Giró la revista. El artículo titulado «Los reyes de la noche» ocupaba dos páginas e iba acompañado por la foto de cuatro hombres que posaban tras una barra de caoba oscura. Detrás de ellos había estantes con botellas de colores iluminadas desde abajo.

– ¿Puedo verlo?

Ella cerró la revista y me la pasó.

– Puede quedársela. Como le he dicho, no creo que vuelva a ver a Linus nunca más. No tiene tiempo para mí. Hizo lo que dijo que iba a hacer y eso es todo.

Levanté los ojos de la revista para mirarla.

– ¿A qué se refiere? ¿Qué le dijo que iba a hacer?

– Cuando lo vi en el hospital me dijo que el banco le debía mucho dinero por haber recibido un balazo en el…, bueno, ya sabe. Dijo que iba a cobrárselo, que dejaría el trabajo y abriría un bar. Dijo que no cometería los mismos errores que su padre.

– ¿Su padre?

– No sé a qué se refería, no se lo pregunté. Pero por alguna razón abrir un bar era la ambición de Linus. Ser el rey de la noche, supongo. Bueno, lo consiguió.
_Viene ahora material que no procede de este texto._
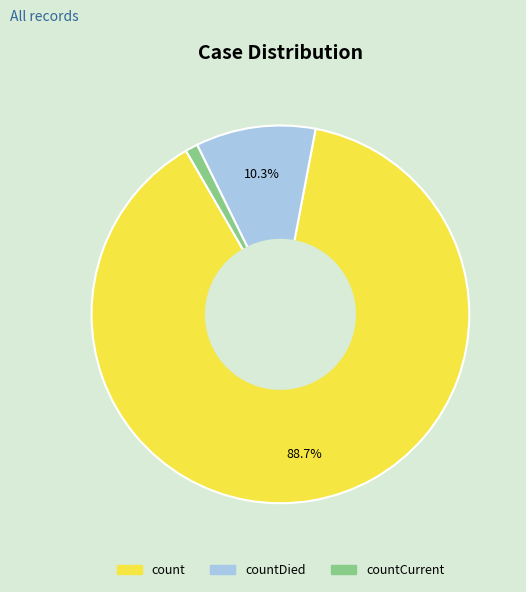

Is there a majority slice in this chart?

Yes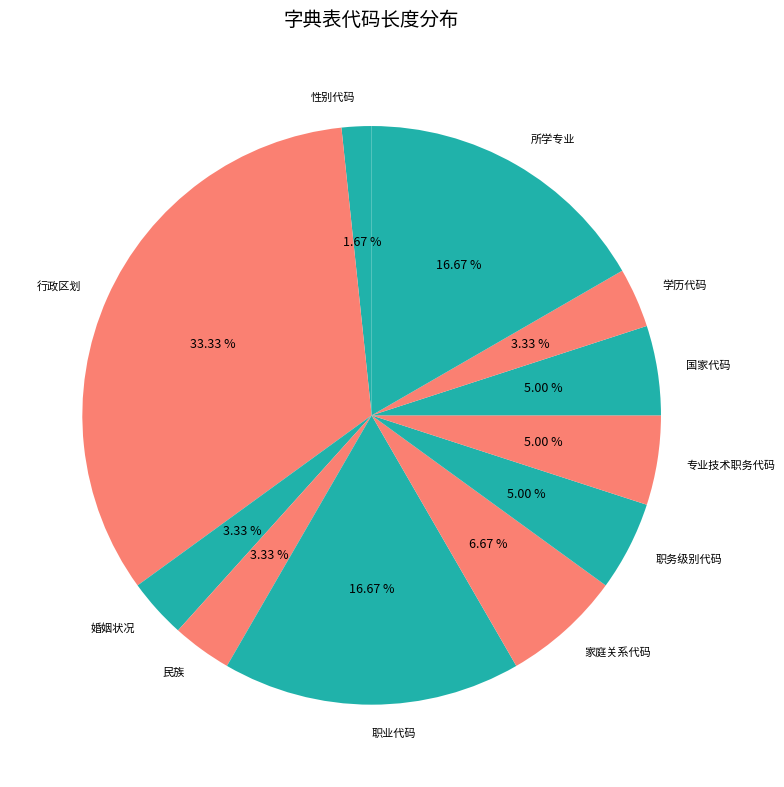

Between 所学专业 and 国家代码, which is larger?

所学专业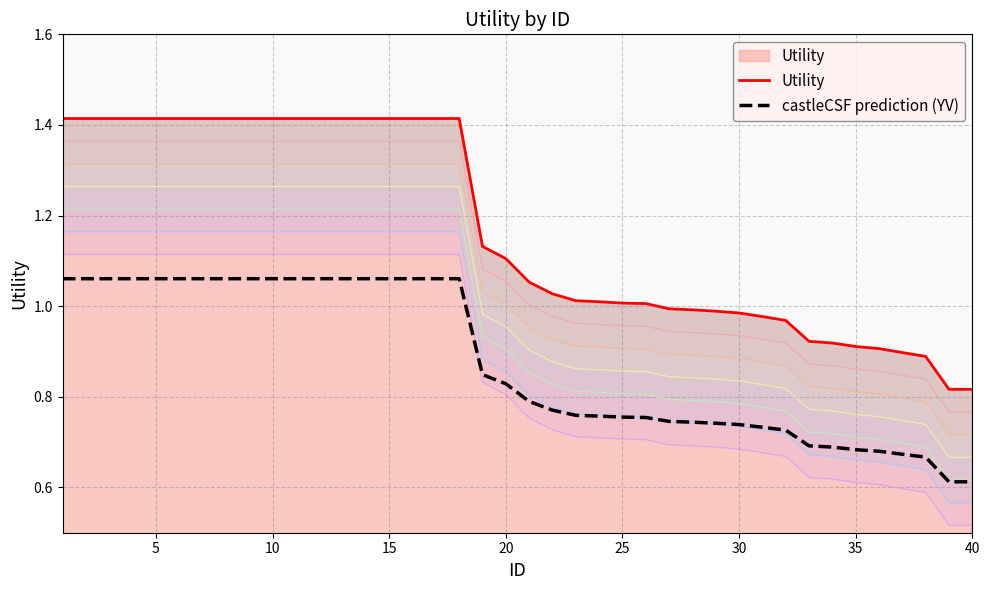

Which series changed the most between 15 and 25?

Utility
Su voz tenía un deje de añoranza y envidia. No le sentaba bien y sentí ganas de decirle lo que opinaba de su héroe. Pero no lo hice. Todavía no tenía todo lo que necesitaba.

Creyendo que ya había llevado la entrevista todo lo lejos que podía, me levanté con la revista en la mano.

– Gracias por su tiempo. ¿Está segura de que no le importa que me la lleve?

Ella me dijo que no con el dedo.

– No, adelante. Ya la he mirado bastante. Una de estas noches debería ponerme mis téjanos y una camiseta negra y salir a ver si puedo robarle un minuto a Linus. Podríamos hablar de los buenos viejos tiempos, pero no quiere oír hablar de ellos.

– Nadie quiere, Jocelyn. Porque los viejos tiempos no fueron tan buenos.

Me levanté. Quería ofrecerle unas palabras de ánimo. Quería decirle que no tuviera envidia, que lo que ella tenía y lo que había conseguido eran cosas de las que sentirse orgullosa. Pero el helicóptero del sheriff despegó y pasó por encima de la calle y del banco. El lugar tembló como en un terremoto y se llevó mis palabras. Dejé a Jocelyn Jones sentada allí, pensando en el otro lado de la vía.